▶ **Listed entries**:
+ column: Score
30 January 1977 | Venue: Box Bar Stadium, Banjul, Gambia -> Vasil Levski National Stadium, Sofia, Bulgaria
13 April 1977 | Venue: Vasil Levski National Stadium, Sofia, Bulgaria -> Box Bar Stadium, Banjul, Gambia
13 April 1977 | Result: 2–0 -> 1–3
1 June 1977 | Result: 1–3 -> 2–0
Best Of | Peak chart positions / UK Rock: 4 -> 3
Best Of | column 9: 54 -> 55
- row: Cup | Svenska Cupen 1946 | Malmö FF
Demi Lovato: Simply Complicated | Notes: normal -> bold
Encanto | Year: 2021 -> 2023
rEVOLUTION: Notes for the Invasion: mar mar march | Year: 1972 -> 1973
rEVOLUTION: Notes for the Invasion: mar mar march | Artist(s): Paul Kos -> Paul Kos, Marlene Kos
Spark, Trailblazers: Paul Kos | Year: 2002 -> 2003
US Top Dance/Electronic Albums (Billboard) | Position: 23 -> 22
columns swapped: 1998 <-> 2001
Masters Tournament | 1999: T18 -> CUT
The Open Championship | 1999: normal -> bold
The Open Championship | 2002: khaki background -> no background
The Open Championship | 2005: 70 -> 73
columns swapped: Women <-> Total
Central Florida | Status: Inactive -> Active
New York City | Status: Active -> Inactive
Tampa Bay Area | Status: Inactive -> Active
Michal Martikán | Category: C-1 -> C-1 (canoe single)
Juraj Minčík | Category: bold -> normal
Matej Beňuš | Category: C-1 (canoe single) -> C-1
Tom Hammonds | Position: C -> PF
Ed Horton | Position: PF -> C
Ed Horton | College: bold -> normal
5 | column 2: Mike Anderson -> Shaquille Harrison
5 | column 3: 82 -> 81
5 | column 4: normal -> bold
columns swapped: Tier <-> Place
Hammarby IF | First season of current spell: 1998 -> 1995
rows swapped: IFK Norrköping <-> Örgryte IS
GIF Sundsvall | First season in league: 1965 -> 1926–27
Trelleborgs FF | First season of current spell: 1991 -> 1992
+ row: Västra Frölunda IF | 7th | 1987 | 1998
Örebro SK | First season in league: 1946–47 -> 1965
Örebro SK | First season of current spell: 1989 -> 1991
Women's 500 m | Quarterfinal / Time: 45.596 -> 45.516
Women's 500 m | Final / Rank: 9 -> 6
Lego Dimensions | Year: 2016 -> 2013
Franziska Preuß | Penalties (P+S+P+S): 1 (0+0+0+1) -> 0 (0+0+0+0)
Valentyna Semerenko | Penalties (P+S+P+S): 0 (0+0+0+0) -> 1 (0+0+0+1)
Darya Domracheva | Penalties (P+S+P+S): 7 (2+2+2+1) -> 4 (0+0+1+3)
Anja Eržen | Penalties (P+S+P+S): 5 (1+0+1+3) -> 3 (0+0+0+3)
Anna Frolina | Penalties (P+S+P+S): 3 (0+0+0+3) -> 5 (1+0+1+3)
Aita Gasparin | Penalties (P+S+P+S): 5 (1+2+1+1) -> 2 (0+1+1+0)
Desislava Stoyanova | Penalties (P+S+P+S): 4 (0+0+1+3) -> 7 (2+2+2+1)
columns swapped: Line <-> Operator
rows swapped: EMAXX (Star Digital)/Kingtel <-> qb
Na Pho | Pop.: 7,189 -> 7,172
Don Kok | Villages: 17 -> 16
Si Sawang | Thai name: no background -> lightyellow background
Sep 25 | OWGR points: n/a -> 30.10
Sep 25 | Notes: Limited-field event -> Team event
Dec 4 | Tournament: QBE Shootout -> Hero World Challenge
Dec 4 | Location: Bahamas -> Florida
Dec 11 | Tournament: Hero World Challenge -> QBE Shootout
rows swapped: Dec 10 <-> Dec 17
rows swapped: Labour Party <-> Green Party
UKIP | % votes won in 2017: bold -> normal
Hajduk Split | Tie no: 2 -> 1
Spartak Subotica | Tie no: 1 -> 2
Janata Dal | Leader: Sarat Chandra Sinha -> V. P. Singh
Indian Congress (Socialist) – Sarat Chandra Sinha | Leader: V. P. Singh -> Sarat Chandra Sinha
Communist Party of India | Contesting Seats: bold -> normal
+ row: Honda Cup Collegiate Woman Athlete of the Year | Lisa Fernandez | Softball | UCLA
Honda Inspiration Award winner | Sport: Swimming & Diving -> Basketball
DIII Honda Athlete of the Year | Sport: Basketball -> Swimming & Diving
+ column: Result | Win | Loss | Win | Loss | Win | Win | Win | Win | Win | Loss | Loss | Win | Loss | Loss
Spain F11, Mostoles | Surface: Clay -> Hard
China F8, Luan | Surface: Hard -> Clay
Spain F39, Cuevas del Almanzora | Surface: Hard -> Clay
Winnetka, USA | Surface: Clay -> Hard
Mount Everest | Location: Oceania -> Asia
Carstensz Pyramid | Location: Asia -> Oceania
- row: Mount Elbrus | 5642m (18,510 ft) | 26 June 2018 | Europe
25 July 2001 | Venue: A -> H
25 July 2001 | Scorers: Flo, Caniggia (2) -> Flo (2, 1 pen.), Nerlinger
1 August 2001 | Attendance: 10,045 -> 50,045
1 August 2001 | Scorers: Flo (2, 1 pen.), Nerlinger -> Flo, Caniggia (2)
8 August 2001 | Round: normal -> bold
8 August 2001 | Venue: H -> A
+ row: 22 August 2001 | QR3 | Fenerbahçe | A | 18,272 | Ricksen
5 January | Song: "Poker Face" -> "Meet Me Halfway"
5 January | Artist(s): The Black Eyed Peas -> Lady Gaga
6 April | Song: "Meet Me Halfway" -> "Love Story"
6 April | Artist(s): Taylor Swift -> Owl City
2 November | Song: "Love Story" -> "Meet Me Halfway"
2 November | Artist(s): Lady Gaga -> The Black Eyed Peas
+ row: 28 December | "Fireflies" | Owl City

▶ **Exercise brief**: Reproduce word for word the entries starting at the very first line and ending at the line that contains "1 June 1977 | Result: 1–3 -> 2–0", including both of those lines.

▶ **Finished answer**:
+ column: Score
30 January 1977 | Venue: Box Bar Stadium, Banjul, Gambia -> Vasil Levski National Stadium, Sofia, Bulgaria
13 April 1977 | Venue: Vasil Levski National Stadium, Sofia, Bulgaria -> Box Bar Stadium, Banjul, Gambia
13 April 1977 | Result: 2–0 -> 1–3
1 June 1977 | Result: 1–3 -> 2–0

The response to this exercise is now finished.